═══ Page excerpt ═══

When I got to the airport I waited in line to get my three boarding passes for my three flights, passed through security, and had a more proper breakfast of an empanada, a shot of espresso, and my last Bolivian banana milk. Then I boarded the plane for Miami. We took off around 7 A.M. and hopped east to Santa Cruz, letting off some passengers and taking on more. Then we took off and beelined northeast, over the border into Brazilian airspace.
Dave Barry's humor book Money Matters segued into the first chapters of Saul Bellows' classic novel The Adventures of Augie March as the plane crossed the vast Amazon, trees and rivers and settlements beneath us, then we crossed the South American coast into the Mare Carebbieana heading northeast direct for Miami. Hours later we passed over Cuba and soon the Florida Keys, made landfall, and passed over Miami. An American city where the roofs were no longer corrugated metal, but properly shingled and papered. We landed, held waiting for a gate, and I finally disembarked at nearly 5 P.M.
I raced through immigration and cleared customs: my declaration only got a cursory look from the agents and I was straight through to pick up my check bag at the carousel and race across the terminal to pick up my connection to Dallas, departing in 20 minutes. I re-checked my bags and made my plane in time - only for it to take off 10 minutes late itself. No matter, because I sure as hell wouldn't have to rush in Dallas. There I was spending the night.
3 hours on the plane and I found Dallas. I knew that I was in the northern hemisphere was that the sun hadn't gone down yet and it was nearly 8 P.M. In Bolivia in winter, the sun sets between 6 and 6:30.
In the Dallas airport I dined at a restaurant on a burger, cheese fries, and buffalo wings. The dinner cost $25 dollars - 150 Bolivianos. If I really wanted to, I could probably eat three squares a day for four or five days on 150 Bs in Bolivia. but my waitress was really nice, and spoke English. it was a sports bar kind of place and for the first time in the whole summer I saw TV coverage of the kind of football where they wear helmets and hit people. Since it's pre-season, the ESPN commentators have resorted to beating dead old news. They were covering the Giants-Patriots Super Bowl.
I boxed the last half of the wings to eat during my long vigil in the airport and went off to find my departure gate, which ended up being a tram ride away on another concourse. I returned to my previous concourse and bedded down for the night on a cot the people provided with Augie March to keep me company. I watched the last planes come in, watched passengers disembark and head for their taxis in Dallas, hotels, beds, and families, including an hourglass-shaped brunette with hair like a waterfall whom I sort of wished was on my plane in the morning. But most of all I wished I was home, seeing my family as I entered the baggage claim. Just a few long sleepy hours more for that.

═══ Entries shown ═══

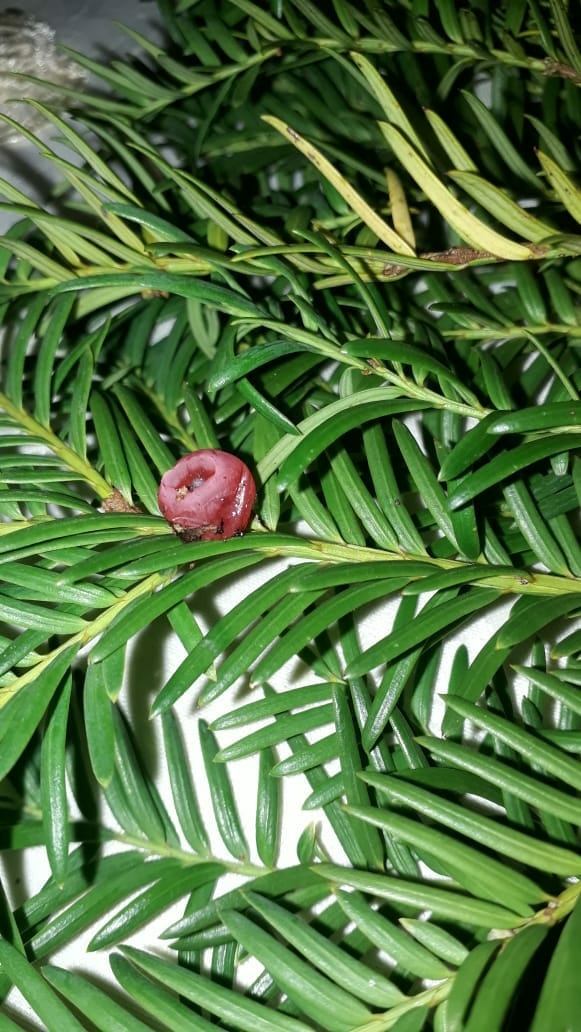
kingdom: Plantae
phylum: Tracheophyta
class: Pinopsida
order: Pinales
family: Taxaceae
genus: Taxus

═══
═══ Entries shown ═══

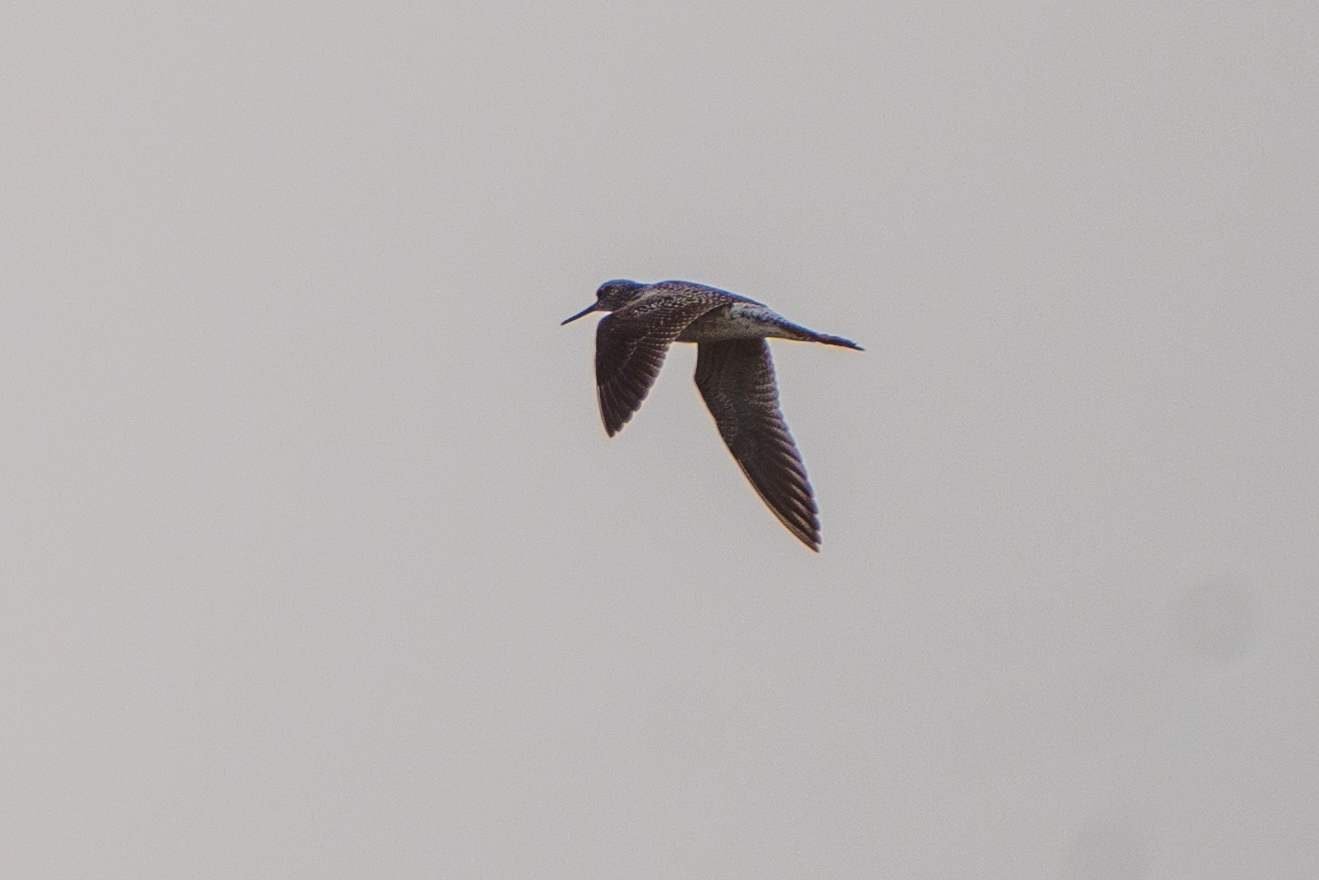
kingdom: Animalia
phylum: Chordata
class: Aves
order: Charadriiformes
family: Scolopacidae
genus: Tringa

═══
═══ Entries shown ═══

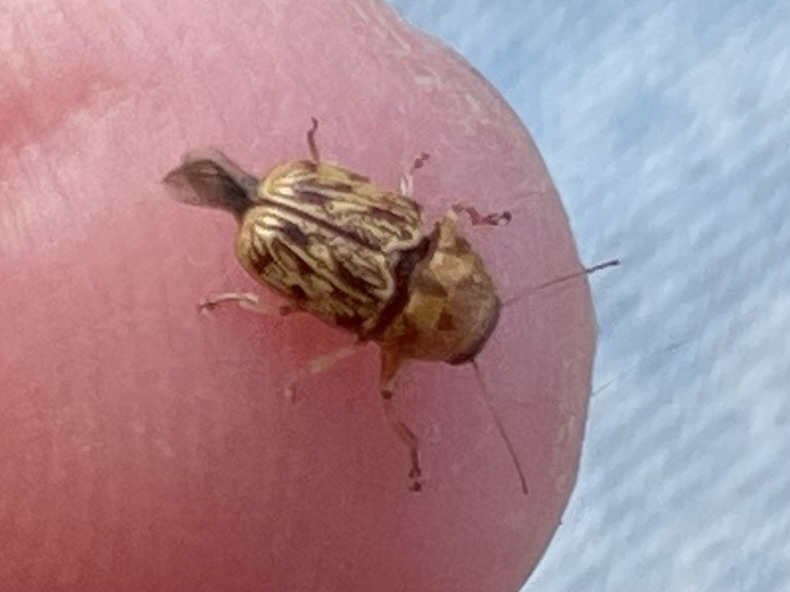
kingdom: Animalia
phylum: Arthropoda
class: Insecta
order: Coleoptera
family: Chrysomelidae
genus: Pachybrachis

═══

◆ Required task 1:
Could you duplicate the account of the trip home from Bolivia from "In the Dallas" to "Giants-Patriots Super Bowl."?
◆ Required task 2:
What comes next in the account of the trip home from Bolivia? Write the following part, starting after its last sentence.

◆ Final result 1:
In the Dallas airport I dined at a restaurant on a burger, cheese fries, and buffalo wings. The dinner cost $25 dollars - 150 Bolivianos. If I really wanted to, I could probably eat three squares a day for four or five days on 150 Bs in Bolivia. but my waitress was really nice, and spoke English. it was a sports bar kind of place and for the first time in the whole summer I saw TV coverage of the kind of football where they wear helmets and hit people. Since it's pre-season, the ESPN commentators have resorted to beating dead old news. They were covering the Giants-Patriots Super Bowl.

◆ Final result 2:
My night company was my novel, a bar of Toblerone, the chicken wings, and a bottle of Mountain Dew. I watched the cleaning staff and the security guards make their rounds, walked through chapters of the novel, stayed awake with pieces of the chocolate bar and hits from the Mountain Dew and, once they ran out, pinches on the arm, coming to every so often when I had nearly nodded off. There were two or three other travelers laid out around the terminal, sleeping, but I was staying awake to guard my baggage. After the camera incident, I wasn't taking any chances. But I also wanted to pass this last vigil, I suppose, to make the transition from my foreign sojurn to my Ithaca after my summer of exile. To make some Ulyssean odyssey in the spiritual sense. I don't know why it seems so necessary. Partly, I was also a little paranoid of oversleeping my flight. I probably could have just asked a night guard to get me up and watch my stuff, too. But let Ulysses be shipwrecked and swim the last sea to Ithaca and Penelope and the grown Telemachus he barely knows.
At four in the morning on Monday the 28th I demolished the last of the wings and rose, found the tram, and hopped a terminal. I went to the airport chapel and said a prayer of thanks for the experiences I've had, however trying they have been; and thanks for my family, safety for my friends still abroad, and for a safe return home. I walked around a little to pilot-light my circulation and waited for the 6:30 boarding call, reading more of Augie March. Finally, I boarded the MD 80 with a passel of Cincinnatians bound for home, sans brunette, and we took off at 7 A.M. I slept about an hour, then watched as our plane passed over the lower Ohio valley towards home.
I saw rolling hills and green fields, and towns in the settled lands below. Then I saw features become clearer as we began our descent: Southern Indiana, the northward-bending loop of the Ohio River which holds three Kentucky counties in place, Northern Kentucky cradled by Cincinnati across the river and the Bluegrass to the south. As we descended I saw I-275 cross the river at the Zimmer Coal Plant, right next to the outflow of the Miami into the Ohio. We started our approach, swinging over to the Ohio side and banking over the suburbs of Delhi. As we got even lower, I could make out the pier where the Anderson Ferry plies the river, giving traffic an option against going out of its way to the downtown bridges. Then, the Florence water tower out on Dixie Highway, the new suburbs of Hebron, and then the airport. We touched down around 10:15, taxied to the gate, and came up to the jetway. Safely on home soil at last.
I came across the jetway to the terminal where the morning flyers were waiting to fly to other cities at their gates, crossed out of the secure section of the terminal, and headed to the baggage claim. As I stood on the escalator, I saw the most welcome sight in the world.
Under a trio of balloons and a poster-board sign written in marker were Mom, Dad, Liz, and Daniel. We met at the bottom of the escalator and exhanged a round of fierce hugs and salutations. Dan pressed a cold botttle of Stewart's orange cream into my hand to revive me, and we picked up my check bag at the carousel and headed to the car.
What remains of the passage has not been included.